Dear sons in Christ, Darren, Jonathan and Aditya: tonight you will be installed in the Ministry of Lector. As Ministers of the Word you are mouths for Him who was spoken from all eternity by the Father and spoken in time in Jesus Christ. In Him God has revealed the mystery of salvation and brought it to fulfilment. To us He has entrusted the mission of proclaiming that Word to all the world. Prepare and ponder that Word before you proclaim it; allow it to take deep root in your soul so it will propel you to the next stage of your ministry. Make of your life a Lectionary in which people may read of the One God of love and peace, and so be inspired to live at one with their fellows.

Dear sons in Christ, Huan, John, Noel, Roberto, Christopher, Rafael, William, Alfredo and Graham: tonight you will be installed in the Ministry of Acolyte.
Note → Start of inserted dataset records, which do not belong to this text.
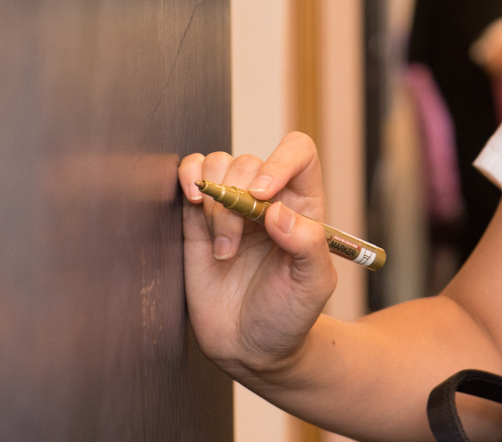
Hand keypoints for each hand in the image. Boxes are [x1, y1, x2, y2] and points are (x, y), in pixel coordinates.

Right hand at [178, 131, 338, 380]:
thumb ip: (308, 246)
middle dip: (237, 200)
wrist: (248, 348)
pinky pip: (191, 174)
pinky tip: (193, 201)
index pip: (298, 153)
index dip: (279, 161)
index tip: (261, 194)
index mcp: (303, 205)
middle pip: (250, 161)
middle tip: (233, 245)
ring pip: (219, 164)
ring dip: (214, 201)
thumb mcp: (313, 286)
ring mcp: (231, 205)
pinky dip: (188, 177)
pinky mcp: (198, 217)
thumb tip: (278, 210)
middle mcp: (267, 198)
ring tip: (221, 246)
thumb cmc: (288, 316)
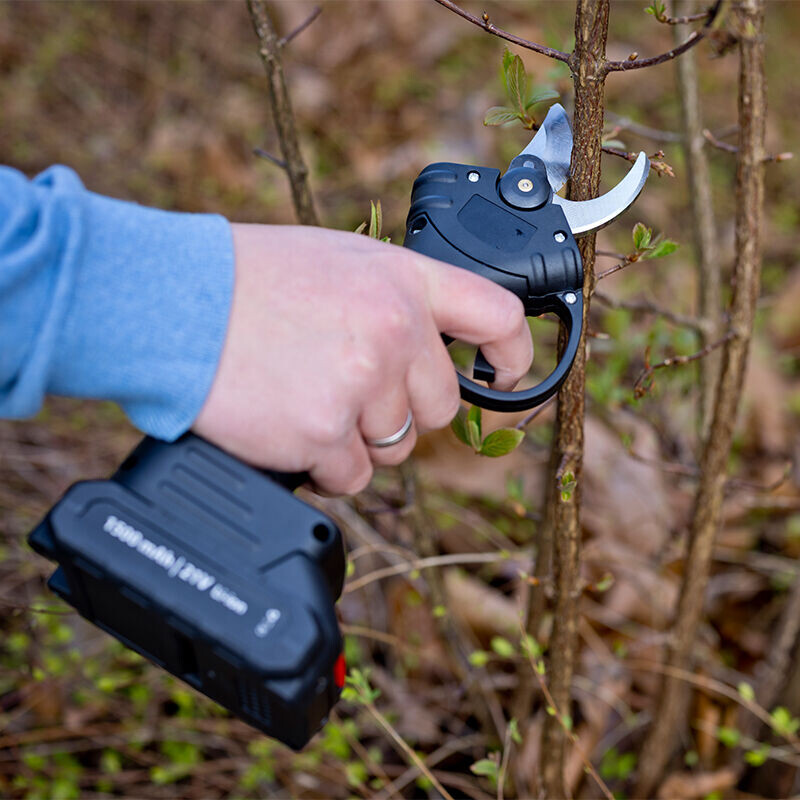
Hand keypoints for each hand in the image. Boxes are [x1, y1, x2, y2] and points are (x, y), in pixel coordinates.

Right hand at [193, 224, 531, 493]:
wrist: (179, 302)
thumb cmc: (249, 280)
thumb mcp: (339, 264)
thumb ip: (394, 301)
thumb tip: (427, 348)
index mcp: (404, 281)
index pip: (498, 317)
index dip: (515, 355)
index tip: (505, 378)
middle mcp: (394, 331)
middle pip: (440, 408)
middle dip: (402, 411)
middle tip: (349, 389)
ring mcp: (362, 384)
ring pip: (396, 448)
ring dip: (360, 439)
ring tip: (308, 399)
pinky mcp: (325, 433)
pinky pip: (352, 476)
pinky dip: (326, 465)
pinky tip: (291, 427)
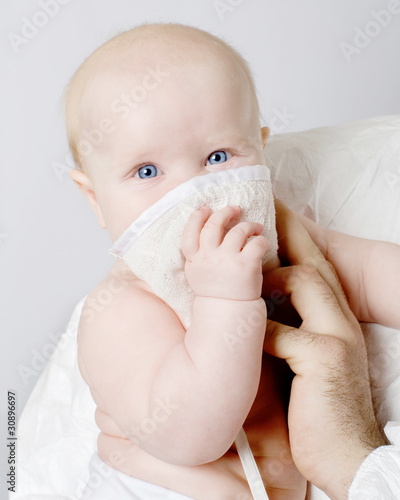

As Ministers of the Sacrament you are hands for the One our readings described as High Priest and Sacrifice, hands for the One who would feed the multitude with His own Body and Blood. Prepare for that service by yourselves receiving that Blessed Sacrament, yourselves praying before it, yourselves pondering it. Allow it to take deep root in your soul that it might propel you also to the next stage of your ministry. Make of your lives a Eucharistic mystery, in which you pour out your own substance for those to whom you tend this most precious Sacrament, the sick and housebound, the patient and inmate, and those queuing at Mass. Only then might you, might any of us, dare to approach the One who is our Priest, our Altar and our Sacrifice!

This is an edited version of the homily given by Archbishop Anthony Fisher OP at the Mass for the installation of lectors and acolytes at St Mary’s Cathedral on 18 October.